Although the individuals I met were union members, I was unaware of any official union presence at the demonstration.

Keep The NHS Public warn of more restructuring through a new Health and Care Bill, which proposes to break up the NHS into 42 ‘Integrated Care Systems’ (ICS) and will lead to more privatisation. More than two hundred firms, including dozens from the US health insurance sector, are queuing up to develop ICSs. They may sit on ICS management boards and help write their plans, to shape which services will be provided, who will provide them, and where.

Over the last year or more, competitive tender for government contracts has been suspended, contracts to supply the NHS have been given to firms who have often supplied unsuitable items, and often firms receiving the contracts have also been donors to the Tory party.

A couple of weeks ago The High Court ruled that cabinet minister Michael Grove broke the law when the government gave a £560,000 contract to a business he had ‘personal connections’ with. I’ll spare the reader a summary of the antics of Matt Hancock!

We now have the appointment, as health secretary, of Sajid Javid who is pro-austerity, hostile to publicly funded healthcare, and who has a background as a paid adviser to JP Morgan, a US bank. With ‘spivvery’, Aneurin Bevan may have invented a new word, but it stands as totally understandable as a description of the Tory party.

It is necessary to remember that the Labour Party has changed since Nye Bevans’ day. The left of centre consensus in the party was broken in the mid 1970’s; they lost office between ’79 and 1997, during which time the NHS was privatised and starved of funds.
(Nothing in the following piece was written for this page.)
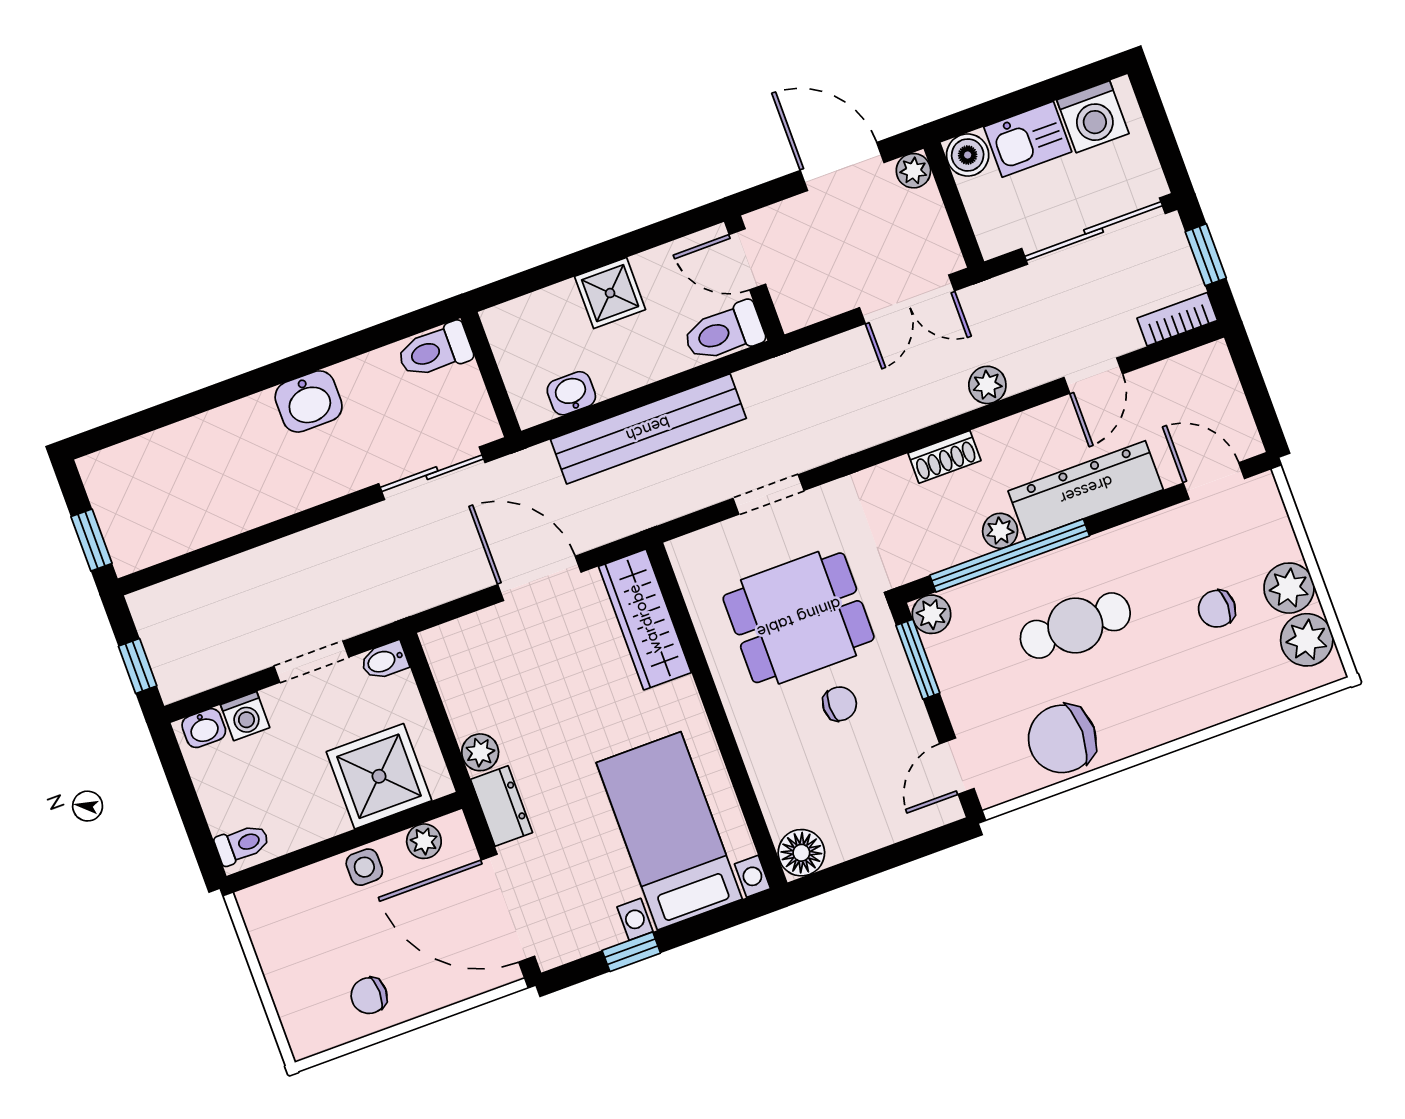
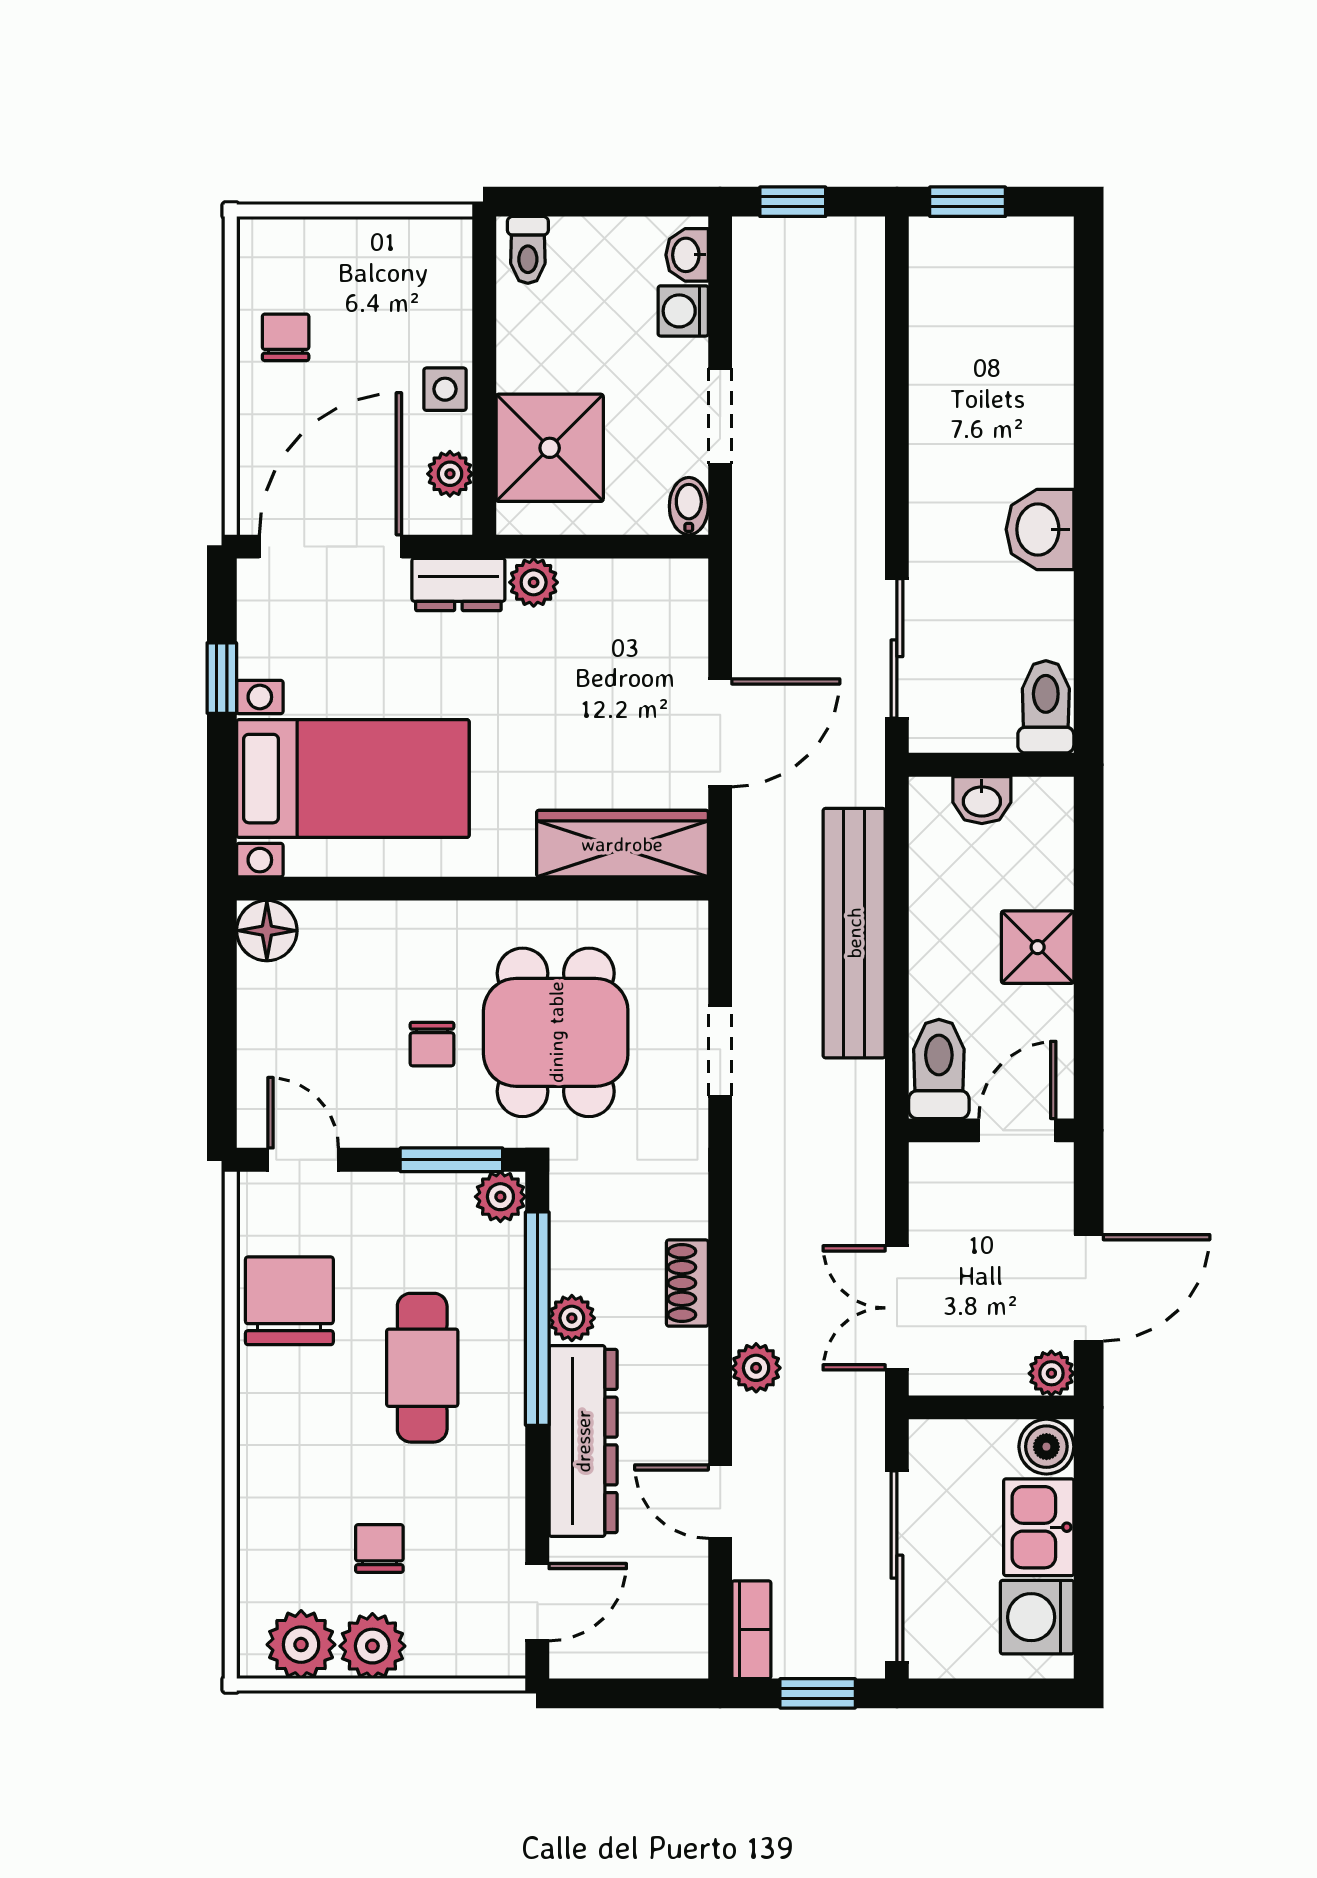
washbasin: (571, 393) -> (982, 800), moved, turned 90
In office, from the year 2000 (they spent the years 97 to 2000 following the budget inherited from the previous Tory government), the Labour government increased spending on the NHS to meet the European average, around 8.8% of GDP, but they also extended outsourcing beyond the previous range of non-clinical services to include diagnostic services and elective hospital treatment, and also used private hospital beds at a cost some 40% higher than that of state provision. Later, they used the private finance initiative to build infrastructure at a huge cost, saddling the NHS with long term financial liability.

Jeremy Corbyn, during his time as Labour leader, attempted to revert to the left-of-centre reformism of the post-war Labour government. Although this proved popular and attracted tens of thousands into party membership, the British establishment, including the New Labour old guard within the party, militated against it. Keir Starmer, the current leader, is much closer to the Labour leadership of 1997 to 2010, and his woeful lack of serious opposition to the Johnson government indicates that he is more part of the problem than the solution.

Jane told me that she is finding out about the life of her grandmother who was an active suffragette. This example has encouraged her to attend today’s event. She understands that change comes from the bottom upwards, not the other way round. How right she is. To quote from Bevan again: “The NHS will last as long as there are folk left with faith to fight for it.”

That is us. There could not be a more important time.